TEXTE D'ÉTUDE:
Claire Hédon : Cette femme a donc besoin de beaucoup de soutien de son entourage…

Dr Catherine Solano : Oui, ce qui est important, c’est de l’accompagner, d’être là. De l’aider à créer le lien avec son enfant. De l’aider à se soigner aussi psychiquement car vivre un déni de grossesse, c’est signe que quelque chose n’a pas bien fonctionné psychiquement. Cela peut être par exemple que la femme s’est coupée de ses sensations physiques pour se protéger d’un souvenir de traumatisme sexuel, comme une agression sexuelle de l’enfance.

Claire Hédon  : Ce qui n’a pas fonctionné, c’est que cette femme pense qu’elle ne peut pas être enceinte, même si elle a eu des relations sexuelles et pas de contraception par exemple.

Dr Catherine Solano : Oui, et je peux vous dire qu’il existe aussi ce que j’appelle un déni de fertilité chez les toutes jeunes femmes. C’est une jeune fille qui vous demande : « j’ai régulièrement des rapports sexuels avec mon copain, mais il n’y a pas de risque n’est-ce pas ? » Elle est toute jeune et n’a pas intégré l’idée que son corps est capable de mettre en route une grossesse. Elle se sent encore une enfant et pour elle, c’est impossible. D’ailleurs on voit aussi l’inverse : des jeunes filles qui ont tellement peur d’être enceintes que cela devient une obsession. Elles utilisent une contraception, avec des préservatifs et la pilule par exemple et en plus, leur copain se retire.

Claire Hédon : C’est ce qui peut conduire à ce que l’on appelait les grossesses nerveuses ?

Dr Catherine Solano : Oui, c’était beaucoup plus fréquent autrefois. Maintenant quand une femme pense qu’elle est enceinte, on fait une échographie, cela bloque tout de suite une grossesse nerveuse. Cela existe encore dans les régions où l’on ne dispose pas d’échographie. Et la femme a un ventre qui grossit et qu’elle n’a plus de règles. Elles reviennent dès que la femme sait qu’elle n’est pas enceinte et son ventre s’aplatit aussi.

DONNÉES FOURNIES:
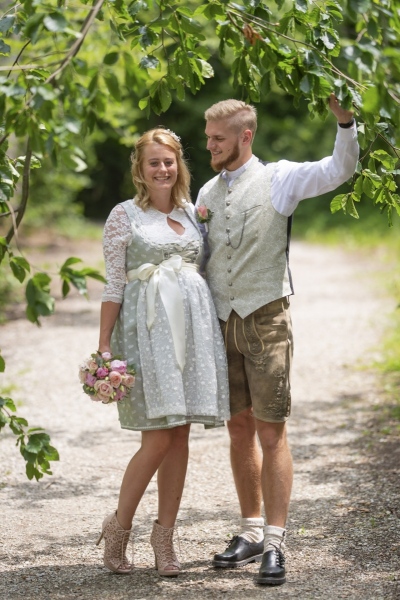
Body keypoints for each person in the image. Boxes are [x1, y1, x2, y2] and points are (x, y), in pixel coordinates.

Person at [195, 94, 359, 586]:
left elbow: (338, 169)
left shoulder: (280, 178)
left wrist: (346, 121)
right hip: (222, 323)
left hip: (267, 320)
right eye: (208, 138)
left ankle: (275, 541)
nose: (210, 146)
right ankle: (247, 530)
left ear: (246, 137)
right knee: (238, 429)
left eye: (218, 139)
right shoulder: (205, 190)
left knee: (271, 432)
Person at [95, 127, 230, 577]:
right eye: (153, 161)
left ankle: (165, 538)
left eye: (168, 161)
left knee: (181, 434)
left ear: (179, 165)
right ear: (140, 167)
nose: (162, 168)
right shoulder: (124, 215)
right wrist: (103, 345)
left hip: (192, 331)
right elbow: (115, 284)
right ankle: (118, 528)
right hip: (146, 330)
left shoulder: (194, 214)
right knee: (156, 437)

TÂCHES À RÉALISER:
1. Dans l'entretien sur le déni de grossesse, selon le Dr Catherine Solano, que faut-il faire pour soutenir cette femme ? Citez chaque point qu'elle mentionne.
2. Pouvez-vous résumer sous forme de liste le paragraphe de l'entretien qui commence par « Oui, c'était beaucoup plus fréquent autrefois », en gardant ses faits essentiels ?

TÂCHES RÉSOLUES:
1.
- L'accompagner
- Être là
- L'aider à créer le lien avec son enfant
- L'aider à se soigner psychiquement

2.
- Les grossesses nerveuses étaient bien plus fréquentes autrefois.
- Aujourd'hui, quand une femme pense être enceinte, une échographie bloque immédiatement la grossesse nerveuse.
- Elles existent encore dans les régions où l'on ne dispose pas d'échographie.
- Signes : le ventre grossit et les règles s'arrêtent.
- Dès que la femme sait qu'elle n'est pas enceinte, les règles reviennent et le ventre s'aplatit.